Vulk, on 28 February 2013 - 01:23 PM, said:
Thank you for finally seeing the reason and aceeding to creativity and freedom instead of close mindedness
Mezlo Mezzerak, on 21 February 2013 - 11:27 AM, said:
of course this is also not canon, So it seems to me that if you go solely by canon,you would be limiting the game severely. Is that what we all really want,to throw away the creativeness that we all have within ourselves?
I find this sort of statement fairly insulting. What you're doing, is claiming you are more creative than anyone who has ever written anything professionally for a pre-established setting.
When working with the lore of established universe, you accept certain strictures. I.E. - the Jedi get hunted down during the Clone Wars, the Enterprise has these particular crew members on board at this period of time, the Browncoats lost, there are an established number of Clans and Successor States, etc. Working within these strictures requires more creativity than ignoring them, because you must account for them when building your history and fiction. This also lends more weight to what you come up with.
When you work within the structure of the setting, you get things like 'Thok Kal'dis is an aging, down on his luck Twi'lek smuggler with few prospects. Han Solo took a bunch of the good work from him back in the day and now he operates out of a badly maintained freighter with one working laser cannon.' This character has weight and believability to it because it operates within the setting - there's no set number of smugglers, Twi'leks are a known race, you're not stepping on anything established by canon - you're painting in the blank spaces between the canon entries, and filling in cracks around the primary story.
When you ignore the structure of the setting you get things like 'This is Sparkleshine Awesome Pony, and she's a special magic pony that came through a wormhole and is the best Jedi ever and she knows unicorn magic and she was secretly on the Jedi Council before Palpatine made the Empire and she escaped the Purge because she was awesome and flew away on her teleporting transforming mecha dragon, and she saved Mace Windu and all the other Jedi with magic and she and Obi-wan are in love. and she can cure Sith and make them Jedi again' This has no weight to it.
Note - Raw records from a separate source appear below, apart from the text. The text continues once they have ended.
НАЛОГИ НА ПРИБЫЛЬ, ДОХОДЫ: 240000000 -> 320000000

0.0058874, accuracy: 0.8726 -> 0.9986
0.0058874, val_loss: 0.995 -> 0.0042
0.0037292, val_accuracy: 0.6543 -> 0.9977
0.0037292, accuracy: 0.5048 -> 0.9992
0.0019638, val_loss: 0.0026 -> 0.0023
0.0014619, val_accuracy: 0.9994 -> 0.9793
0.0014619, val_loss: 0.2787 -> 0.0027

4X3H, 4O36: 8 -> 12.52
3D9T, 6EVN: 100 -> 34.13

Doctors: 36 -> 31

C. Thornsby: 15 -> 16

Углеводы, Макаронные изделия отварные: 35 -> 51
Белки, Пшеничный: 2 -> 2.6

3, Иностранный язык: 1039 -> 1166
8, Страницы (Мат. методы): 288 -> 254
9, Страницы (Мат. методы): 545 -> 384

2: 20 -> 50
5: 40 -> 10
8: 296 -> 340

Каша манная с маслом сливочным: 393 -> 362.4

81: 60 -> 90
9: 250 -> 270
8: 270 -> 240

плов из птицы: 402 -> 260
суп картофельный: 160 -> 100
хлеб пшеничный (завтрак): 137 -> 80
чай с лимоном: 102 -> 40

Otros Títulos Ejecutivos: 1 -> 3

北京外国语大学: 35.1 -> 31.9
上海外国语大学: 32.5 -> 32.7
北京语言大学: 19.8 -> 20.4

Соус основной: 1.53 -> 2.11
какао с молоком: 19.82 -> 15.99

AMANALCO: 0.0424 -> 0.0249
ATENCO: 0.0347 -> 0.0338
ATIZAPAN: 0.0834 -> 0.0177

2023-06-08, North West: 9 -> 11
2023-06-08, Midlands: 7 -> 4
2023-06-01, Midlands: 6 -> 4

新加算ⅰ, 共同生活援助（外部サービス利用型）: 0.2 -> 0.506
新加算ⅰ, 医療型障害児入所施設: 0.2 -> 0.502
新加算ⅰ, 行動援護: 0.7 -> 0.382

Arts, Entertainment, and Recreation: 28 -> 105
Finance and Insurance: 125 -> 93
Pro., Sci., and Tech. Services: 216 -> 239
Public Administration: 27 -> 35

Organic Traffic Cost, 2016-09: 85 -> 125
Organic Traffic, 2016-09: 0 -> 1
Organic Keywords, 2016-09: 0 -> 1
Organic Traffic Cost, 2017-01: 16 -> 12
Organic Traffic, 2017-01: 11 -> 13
It's parody at best and atrocious at worst because it disregards established canon in multiple places so that the creator can have things their way, regardless of what has been established previously.
Ignoring canon doesn't make you creative. It means you are ignoring canon, and it's to the detriment of your writing/fiction/background piece.
I mean, it's not even terribly hard to take the modicum of effort to make your idea fit into the established lore. Why must it be
Clan Snow Wolf? When the Spirit Cats and Steel Wolves splintered from their clans in the Dark Age, they didn't call themselves 'Clan Spirit Cat' and 'Clan Steel Wolf.' Why can't you just be a splinter group of Clan Wolf, the Snow Wolves? Or a unit from Clan Wolf? 'Clan Wolf Sigma Galaxy - the Snow Wolves?' Clan Wolf Sponsored Mercs a-la Wolf's Dragoons - Snow Wolf Company? Any of these works in-setting, steps on no toes, and still leaves you as a Clan unit affiliated with the Wolves. All it's missing is the 'Clan' in the name. Of course, you'll probably dismiss the suggestion as 'bowing to the haters' or perhaps because it ruins a lovely trolling opportunity.
I guess this ran a little long, with all the editor advice but hey my points are pretty simple.
TL;DR:
1) It's not good writing, or 'creativity' to disregard canon.
2) Why
must it be
Clan Snow Wolf?
Edited by Dakkaface, 14 May 2013 - 06:56 PM.